> [Task requirements]: Select every line in the records below that contains the string "scattered", and copy each one in full.

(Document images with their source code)

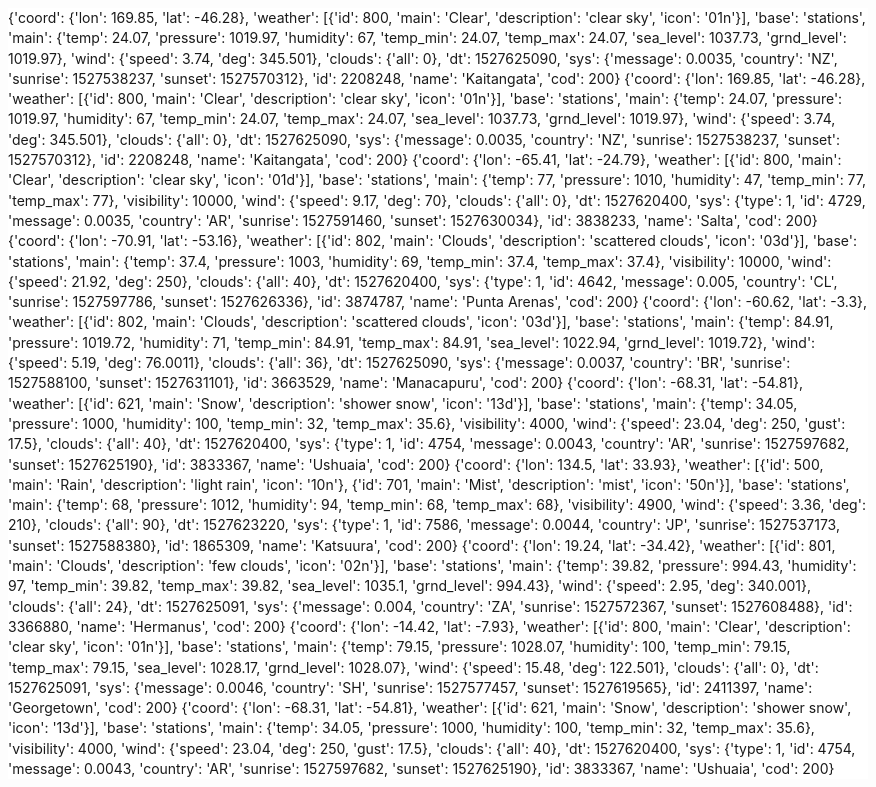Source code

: {'coord': {'lon': 169.85, 'lat': -46.28}, 'weather': [{'id': 800, 'main': 'Clear', 'description': 'clear sky', 'icon': '01n'}], 'base': 'stations', 'main': {'temp': 24.07, 'pressure': 1019.97, 'humidity': 67, 'temp_min': 24.07, 'temp_max': 24.07, 'sea_level': 1037.73, 'grnd_level': 1019.97}, 'wind': {'speed': 3.74, 'deg': 345.501}, 'clouds': {'all': 0}, 'dt': 1527625090, 'sys': {'message': 0.0035, 'country': 'NZ', 'sunrise': 1527538237, 'sunset': 1527570312}, 'id': 2208248, 'name': 'Kaitangata', 'cod': 200}
{'coord': {'lon': 169.85, 'lat': -46.28}, 'weather': [{'id': 800, 'main': 'Clear', 'description': 'clear sky', 'icon': '01n'}], 'base': 'stations', 'main': {'temp': 24.07, 'pressure': 1019.97, 'humidity': 67, 'temp_min': 24.07, 'temp_max': 24.07, 'sea_level': 1037.73, 'grnd_level': 1019.97}, 'wind': {'speed': 3.74, 'deg': 345.501}, 'clouds': {'all': 0}, 'dt': 1527625090, 'sys': {'message': 0.0035, 'country': 'NZ', 'sunrise': 1527538237, 'sunset': 1527570312}, 'id': 2208248, 'name': 'Kaitangata', 'cod': 200}
{'coord': {'lon': -65.41, 'lat': -24.79}, 'weather': [{'id': 800, 'main': 'Clear', 'description': 'clear sky', 'icon': '01d'}], 'base': 'stations', 'main': {'temp': 77, 'pressure': 1010, 'humidity': 47, 'temp_min': 77, 'temp_max': 77}, 'visibility': 10000, 'wind': {'speed': 9.17, 'deg': 70}, 'clouds': {'all': 0}, 'dt': 1527620400, 'sys': {'type': 1, 'id': 4729, 'message': 0.0035, 'country': 'AR', 'sunrise': 1527591460, 'sunset': 1527630034}, 'id': 3838233, 'name': 'Salta', 'cod': 200}
{'coord': {'lon': -70.91, 'lat': -53.16}, 'weather': [{'id': 802, 'main': 'Clouds', 'description': 'scattered clouds', 'icon': '03d'}], 'base': 'stations', 'main': {'temp': 37.4, 'pressure': 1003, 'humidity': 69, 'temp_min': 37.4, 'temp_max': 37.4}, 'visibility': 10000, 'wind': {'speed': 21.92, 'deg': 250}, 'clouds': {'all': 40}, 'dt': 1527620400, 'sys': {'type': 1, 'id': 4642, 'message': 0.005, 'country': 'CL', 'sunrise': 1527597786, 'sunset': 1527626336}, 'id': 3874787, 'name': 'Punta Arenas', 'cod': 200}
{'coord': {'lon': -60.62, 'lat': -3.3}, 'weather': [{'id': 802, 'main': 'Clouds', 'description': 'scattered clouds', 'icon': '03d'}], 'base': 'stations', 'main': {'temp': 84.91, 'pressure': 1019.72, 'humidity': 71, 'temp_min': 84.91, 'temp_max': 84.91, 'sea_level': 1022.94, 'grnd_level': 1019.72}, 'wind': {'speed': 5.19, 'deg': 76.0011}, 'clouds': {'all': 36}, 'dt': 1527625090, 'sys': {'message': 0.0037, 'country': 'BR', 'sunrise': 1527588100, 'sunset': 1527631101}, 'id': 3663529, 'name': 'Manacapuru', 'cod': 200}
{'coord': {'lon': -68.31, 'lat': -54.81}, 'weather': [{'id': 621, 'main': 'Snow', 'description': 'shower snow', 'icon': '13d'}], 'base': 'stations', 'main': {'temp': 34.05, 'pressure': 1000, 'humidity': 100, 'temp_min': 32, 'temp_max': 35.6}, 'visibility': 4000, 'wind': {'speed': 23.04, 'deg': 250, 'gust': 17.5}, 'clouds': {'all': 40}, 'dt': 1527620400, 'sys': {'type': 1, 'id': 4754, 'message': 0.0043, 'country': 'AR', 'sunrise': 1527597682, 'sunset': 1527625190}, 'id': 3833367, 'name': 'Ushuaia', 'cod': 200}
{'coord': {'lon': 134.5, 'lat': 33.93}, 'weather': [{'id': 500, 'main': 'Rain', 'description': 'light rain', 'icon': '10n'}, {'id': 701, 'main': 'Mist', 'description': 'mist', 'icon': '50n'}], 'base': 'stations', 'main': {'temp': 68, 'pressure': 1012, 'humidity': 94, 'temp_min': 68, 'temp_max': 68}, 'visibility': 4900, 'wind': {'speed': 3.36, 'deg': 210}, 'clouds': {'all': 90}, 'dt': 1527623220, 'sys': {'type': 1, 'id': 7586, 'message': 0.0044, 'country': 'JP', 'sunrise': 1527537173, 'sunset': 1527588380}, 'id': 1865309, 'name': 'Katsuura', 'cod': 200}
{'coord': {'lon': 19.24, 'lat': -34.42}, 'weather': [{'id': 801, 'main': 'Clouds', 'description': 'few clouds', 'icon': '02n'}], 'base': 'stations', 'main': {'temp': 39.82, 'pressure': 994.43, 'humidity': 97, 'temp_min': 39.82, 'temp_max': 39.82, 'sea_level': 1035.1, 'grnd_level': 994.43}, 'wind': {'speed': 2.95, 'deg': 340.001}, 'clouds': {'all': 24}, 'dt': 1527625091, 'sys': {'message': 0.004, 'country': 'ZA', 'sunrise': 1527572367, 'sunset': 1527608488}, 'id': 3366880, 'name': 'Hermanus', 'cod': 200}
{'coord': {'lon': -14.42, 'lat': -7.93}, 'weather': [{'id': 800, 'main': 'Clear', 'description': 'clear sky', 'icon': '01n'}], 'base': 'stations', 'main': {'temp': 79.15, 'pressure': 1028.07, 'humidity': 100, 'temp_min': 79.15, 'temp_max': 79.15, 'sea_level': 1028.17, 'grnd_level': 1028.07}, 'wind': {'speed': 15.48, 'deg': 122.501}, 'clouds': {'all': 0}, 'dt': 1527625091, 'sys': {'message': 0.0046, 'country': 'SH', 'sunrise': 1527577457, 'sunset': 1527619565}, 'id': 2411397, 'name': 'Georgetown', 'cod': 200}
{'coord': {'lon': -68.31, 'lat': -54.81}, 'weather': [{'id': 621, 'main': 'Snow', 'description': 'shower snow', 'icon': '13d'}], 'base': 'stations', 'main': {'temp': 34.05, 'pressure': 1000, 'humidity': 100, 'temp_min': 32, 'temp_max': 35.6}, 'visibility': 4000, 'wind': {'speed': 23.04, 'deg': 250, 'gust': 17.5}, 'clouds': {'all': 40}, 'dt': 1527620400, 'sys': {'type': 1, 'id': 4754, 'message': 0.0043, 'country': 'AR', 'sunrise': 1527597682, 'sunset': 1527625190}, 'id': 3833367, 'name': 'Ushuaia', 'cod': 200}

> [Reply]:
{'coord': {'lon': -70.91, 'lat': -53.16}, 'weather': [{'id': 802, 'main': 'Clouds', 'description': 'scattered clouds', 'icon': '03d'}], 'base': 'stations', 'main': {'temp': 37.4, 'pressure': 1003, 'humidity': 69, 'temp_min': 37.4, 'temp_max': 37.4}, 'visibility': 10000, 'wind': {'speed': 21.92, 'deg': 250}, 'clouds': {'all': 40}, 'dt': 1527620400, 'sys': {'type': 1, 'id': 4642, 'message': 0.005, 'country': 'CL', 'sunrise': 1527597786, 'sunset': 1527626336}, 'id': 3874787, 'name': 'Punta Arenas', 'cod': 200}
{'coord': {'lon': -60.62, 'lat': -3.3}, 'weather': [{'id': 802, 'main': 'Clouds', 'description': 'scattered clouds', 'icon': '03d'}], 'base': 'stations', 'main': {'temp': 84.91, 'pressure': 1019.72, 'humidity': 71, 'temp_min': 84.91, 'temp_max': 84.91, 'sea_level': 1022.94, 'grnd_level': 1019.72}, 'wind': {'speed': 5.19, 'deg': 76.0011}, 'clouds': {'all': 36}, 'dt': 1527625090, 'sys': {'message': 0.0037, 'country': 'BR', 'sunrise': 1527588100, 'sunset': 1527631101}, 'id': 3663529, 'name': 'Manacapuru', 'cod': 200}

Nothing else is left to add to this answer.